### [Exercise instructions]
Every line from the one that contains "Defined what financial" to the end of the records must be restated word for word. No other line belongs in the answer.

### [Saved entries]
────────────────

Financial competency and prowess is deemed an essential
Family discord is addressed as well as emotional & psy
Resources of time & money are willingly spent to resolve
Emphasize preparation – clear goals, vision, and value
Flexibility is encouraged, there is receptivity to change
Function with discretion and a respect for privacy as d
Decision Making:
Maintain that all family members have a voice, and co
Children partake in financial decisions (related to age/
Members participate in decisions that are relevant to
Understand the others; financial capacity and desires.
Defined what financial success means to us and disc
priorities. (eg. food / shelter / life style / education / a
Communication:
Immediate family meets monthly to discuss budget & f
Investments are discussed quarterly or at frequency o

────────────────

### [Reply to the exercise]
Defined what financial success means to us and disc
priorities. (eg. food / shelter / life style / education / a
Communication:
Immediate family meets monthly to discuss budget & f
Investments are discussed quarterly or at frequency o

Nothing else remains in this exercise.